A day on the farm is long, hot and hard—full of sweat, pain and bugs. I love it. But most people don't. I once had someone quit after three hours and never come back. I have also had apprentices who decided to stay on for another year. One former apprentice stayed on as my farmhand and has been here for over 12 years now.
A season on the farm should feel like time spent in a foreign country. It should feel like a completely new environment. You will make the shift from a consumer of food to a producer of food. There is so much to learn, to observe, to absorb. There are the details, a rainshower of details--how to wield a hoe, how big to make a bunch of carrots, how far apart to thin the lettuce, how thick to lay the mulch, which is the tatsoi and which is the mei qing choi. The details, while overwhelming in sheer number, are relatively easy to learn and easy to teach.
Then there is the overall picture. The overall picture is harder to grasp and perhaps impossible to teach. Understanding the overall picture means having a feel for the weather, the seasons, the soil, the landscape. It means having a feel for the way nature works. Actually, I don't know what understanding the overall picture means. It is impossible to explain. The only way I know to learn about it is to become part of it. When you wake up with birds singing in the predawn and go to bed when it gets dark; when you are exposed day-long to the elements; when you are wet when it rains, oily with sweat when it is hot, shivering when it is cold; when your hands are stained with soil; when you eat what you grow--when you feel the days get longer and longer and then shorter and shorter--then you start to get a feel for the overall picture.
My idea of the ideal relationship between an apprentice and farmer is one where the apprentice asks the farmer as many questions as they have. Why do you do it this way? What happens if you do it this way instead? What happens next?
Just as important as asking questions, however, is watching the farmer closely and trying to learn as much as possible just from observing him. You will be doing new and different tasks almost every day for the entire time you are here. I, on the other hand, will be doing tasks that I have done so many times that they are (sometimes) second nature to me. If the way I do something doesn't make sense to you, ask me about it. Chances are that I have a reason for doing it that way (although sometimes it is hard for me to remember what the reason was).

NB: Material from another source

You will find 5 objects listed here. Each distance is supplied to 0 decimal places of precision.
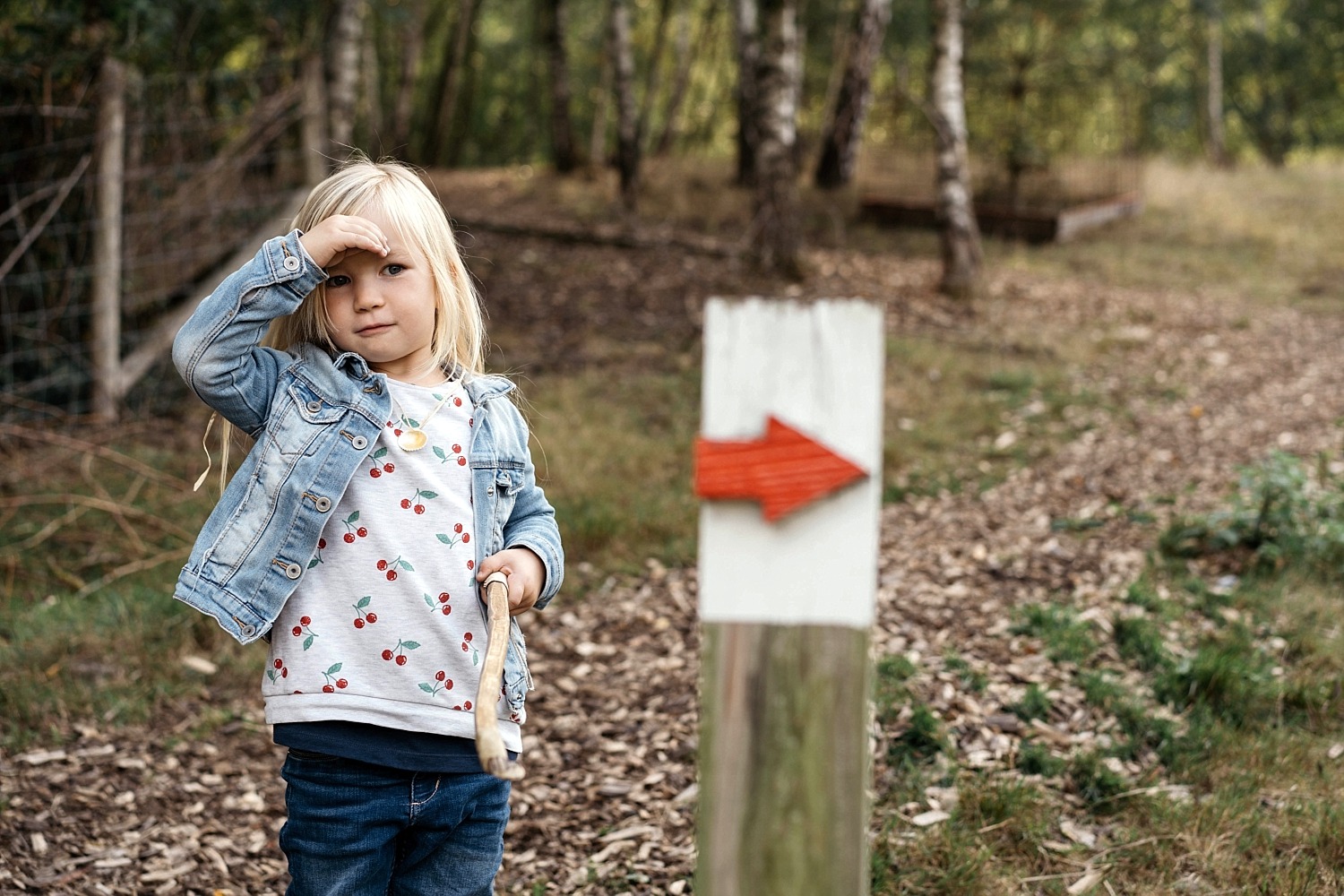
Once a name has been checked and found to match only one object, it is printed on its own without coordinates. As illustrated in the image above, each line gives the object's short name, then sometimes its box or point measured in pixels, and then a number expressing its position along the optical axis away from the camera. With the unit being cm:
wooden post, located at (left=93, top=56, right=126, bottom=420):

The other thing that you as an apprentice should be trying to learn is whether the farming life is for you. I can't help you there except by giving you the total immersion experience. By the time you leave here, you will have become an integral part of this farm.
Monday-Thursday
The apprentice's day runs from 6 in the morning until 6 in the evening, with a 2-hour break for lunch and rest during the hottest part of the day.
Friday
The big harvest day. We start at daybreak and stop when everything is picked, with only a short break for lunch.
Saturday
Market day in Evanston. We leave the farm at around 1 in the morning and return around 5:30 p.m.
Days off
Saturday and Sunday, unless you helped out at the market on Saturday, in which case you get Sunday and Monday off.

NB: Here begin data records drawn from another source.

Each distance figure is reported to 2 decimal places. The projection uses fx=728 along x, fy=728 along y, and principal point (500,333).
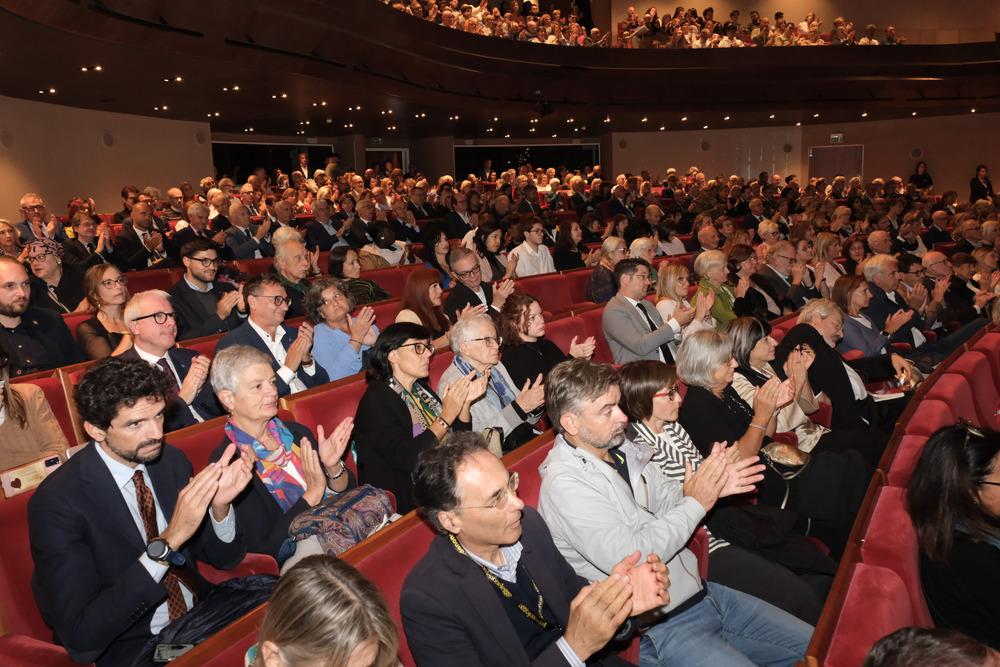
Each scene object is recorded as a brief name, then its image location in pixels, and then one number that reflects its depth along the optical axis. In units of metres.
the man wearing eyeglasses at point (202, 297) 4.28
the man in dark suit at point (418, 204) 9.90
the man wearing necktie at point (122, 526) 1.77
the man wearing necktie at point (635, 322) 4.38
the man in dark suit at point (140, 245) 6.39
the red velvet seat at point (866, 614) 1.48
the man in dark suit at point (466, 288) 4.88
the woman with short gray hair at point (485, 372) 3.21
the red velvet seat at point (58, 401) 3.24
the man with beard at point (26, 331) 3.57
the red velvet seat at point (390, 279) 6.11
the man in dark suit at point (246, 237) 7.05
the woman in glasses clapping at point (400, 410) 2.68
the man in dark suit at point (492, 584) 1.60
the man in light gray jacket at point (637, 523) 2.03
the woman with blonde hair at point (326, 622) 1.29
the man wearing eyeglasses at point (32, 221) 6.95
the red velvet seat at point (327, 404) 2.90
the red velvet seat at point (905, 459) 2.32
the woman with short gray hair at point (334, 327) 3.92
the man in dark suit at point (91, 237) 6.20
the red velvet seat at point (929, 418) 2.70
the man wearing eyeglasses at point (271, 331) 3.64
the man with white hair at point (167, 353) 3.19
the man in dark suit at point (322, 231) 7.93
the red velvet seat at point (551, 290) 5.89
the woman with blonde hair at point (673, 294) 4.72
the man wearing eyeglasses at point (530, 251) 6.78
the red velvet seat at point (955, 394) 3.07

Apprentices are provided with free lodging in a 14 x 60 foot mobile home located on the farm. The home has a full kitchen, bathroom, living room and three bedrooms. You will share the home with the other apprentices.

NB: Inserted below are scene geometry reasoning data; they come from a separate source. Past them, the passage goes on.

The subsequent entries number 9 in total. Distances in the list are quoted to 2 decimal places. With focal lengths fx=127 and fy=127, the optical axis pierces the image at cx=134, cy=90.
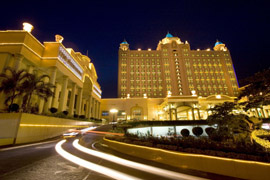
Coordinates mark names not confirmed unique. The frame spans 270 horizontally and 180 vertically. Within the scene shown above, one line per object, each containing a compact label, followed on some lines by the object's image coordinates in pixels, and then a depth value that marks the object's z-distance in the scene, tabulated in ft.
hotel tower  228.84
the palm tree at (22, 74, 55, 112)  53.06
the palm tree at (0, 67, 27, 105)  49.21
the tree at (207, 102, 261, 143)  25.94
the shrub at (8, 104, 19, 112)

The apprenticeship is meant to be a learning and training experience, not a job. As such, you won't be paid wages. You will receive a stipend every week, which should cover your living expenses while you are here. Housing is free (you won’t pay for rent, utilities, repairs, etc.) and your food bill should be next to nothing as you’ll get all the vegetables you can eat as well as any fruit, meat, grains and eggs that we grow for our own use.